One community I was in, in Russell, Manitoba, I was sitting around the outside, I was gonna give a talk later, and a fellow asked the chair, who was also new to the community, looked around, 20 people I think sitting around the table, quite an impressive turnout for somebody to only list statistics. He said how many people grew up in this community? How many people were born and grew up in this community? 20 people around the table. 1 person, these were all business owners, generally, or business development officers, 1 person out of 20, in Russell, Manitoba, had grown up. And the other person said well can I put up my hand, I moved here when I was 2 years old.


Brady: That's an amazing story.


Ray Bollman: So two ... amazing, he was surprised. I think a lot of the people around the table were surprised, that there was so much immobility and that was community was so attractive to both, business owners and community development officers. And Russell, Manitoba may not be on your radar as a successful rural area. It is. And there are a whole bunch of places like that. So can you keep, or can you get people going away to get your bachelors in business administration, and coming back to your community? I don't know. That's one thing you might focus on. Cause some communities can bring in people that did not grow up there. So there are options.
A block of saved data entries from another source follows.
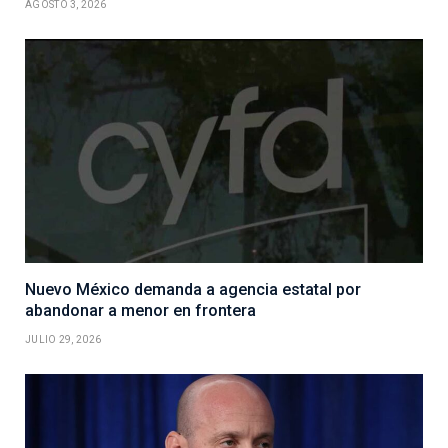
AGOSTO 3, 2026
Nuevo México demanda a agencia estatal por
abandonar a menor en frontera
JULIO 29, 2026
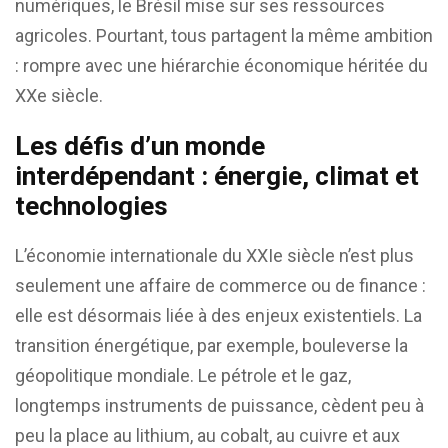
numériques, le Brésil mise sur ses ressources
agricoles. Pourtant, tous partagent la même ambition
: rompre avec une hiérarchie économique héritée du
XXe siècle.
Les défis d’un monde
interdépendant : énergie, climat et
technologies
L’économie internationale du XXIe siècle n’est plus
seulement une affaire de commerce ou de finance :
elle est désormais liée à des enjeux existentiels. La
transition énergétique, par exemple, bouleverse la
géopolitique mondiale. Le pétrole et le gaz,
longtemps instruments de puissance, cèdent peu à
peu la place au lithium, au cobalt, au cuivre et aux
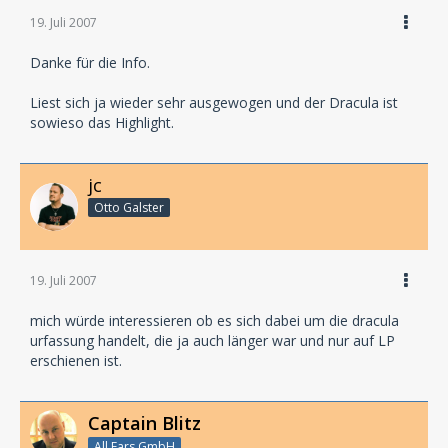
19. Juli 2007
Danke für die Info.
Liest sich ja wieder sehr ausgewogen und der Dracula ist
sowieso das Highlight.
jc
Otto Galster
19. Juli 2007
mich würde interessieren ob es sich dabei um die dracula
urfassung handelt, die ja auch länger war und nur auf LP
erschienen ist.
Captain Blitz
All Ears GmbH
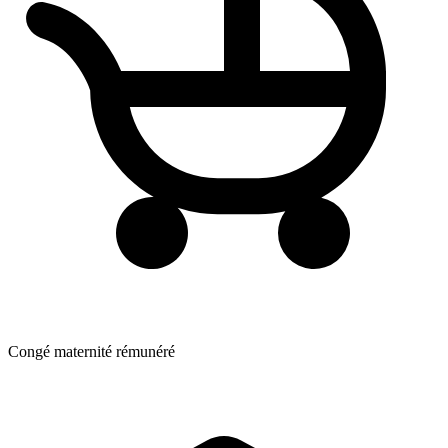
Congé maternité rémunéré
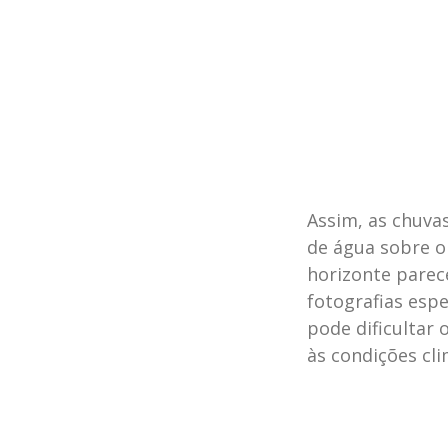
Assim, as chuva
de água sobre o 
horizonte parec
fotografias esp
pode dificultar 
às condições cli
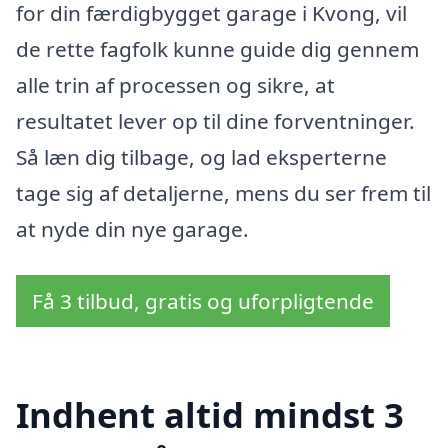
for din færdigbygget garage i Kvong, vil
de rette fagfolk kunne guide dig gennem
alle trin af processen og sikre, at
resultatet lever op til dine forventninger.
Så læn dig tilbage, og lad eksperterne
tage sig af detaljerne, mens du ser frem til
at nyde din nye garage.
Få 3 tilbud, gratis og uforpligtende
Indhent altid mindst 3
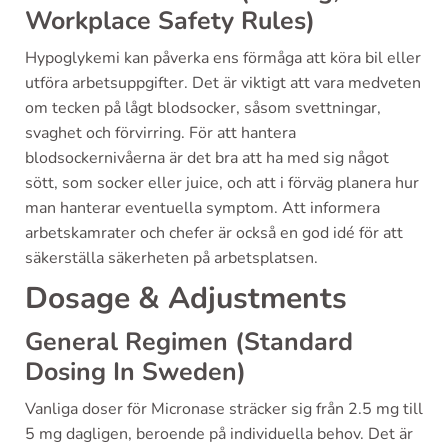
Workplace Safety Rules)
Hypoglykemi kan påverka ens förmåga att köra bil eller
utföra arbetsuppgifter. Det är viktigt att vara medveten
om tecken på lågt blodsocker, såsom svettningar,
svaghet och förvirring. För att hantera
blodsockernivåerna är det bra att ha med sig något
sött, som socker eller juice, och att i förväg planera hur
man hanterar eventuella symptom. Att informera
arbetskamrater och chefer är också en god idé för att
säkerställa säkerheten på arbetsplatsen.
Dosage & Adjustments
General Regimen (Standard
Dosing In Sweden)
Vanliga doser för Micronase sträcker sig från 2.5 mg till
5 mg dagligen, beroende på individuella behov. Det är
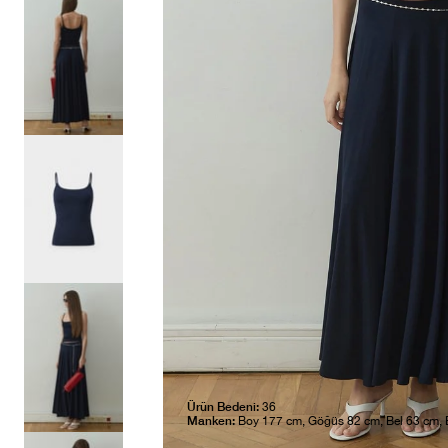
Ürün Bedeni:
36
Manken:
Boy 177 cm, Göğüs 82 cm, Bel 63 cm,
Brady: Well on that up note, Ray, I think I'd like to give you the opportunity, if you want to, to raise any issues that maybe I haven't asked you about. But also, if you look back over your career and your own thinking about rural issues, and you look to the future, I'd be interested if there's any lessons, or issues that we should be thinking about for the future, or lessons that maybe people might forget in our worth, kind of always keeping in the fore of our minds as we work on these issues.


Ray Bollman: That's a good question. Have I learned anything from all this? And I guess one thing, I think we talked about this, people go around and we talked about a study done a while ago, why do youth leave rural areas? They said number one, jobs, number two, education, number three fun. And then for the people that had left, they asked, what would cause you to return? Jobs was not number one. Jobs was not number two. What would cause you to return to rural area, if you'd already come from a rural area, was number one was family, number two is community and I'm not sure the difference between family and community. But it was a nice place to call home. Nice if your raising kids, or having a family. Just a good place to do that and you want to be back into your social networks.

So maybe one thing to learn is communities want to build on their diasper, find out who was in high school five years ago, talk to the parents. What would it take to get these kids that have been away from the town for five years, get them to come back. So that should be one opportunity.


Brady: Well Ray, thank you so much for joining us today.


Ray Bollman: Well thanks for the call and thanks for the good questions.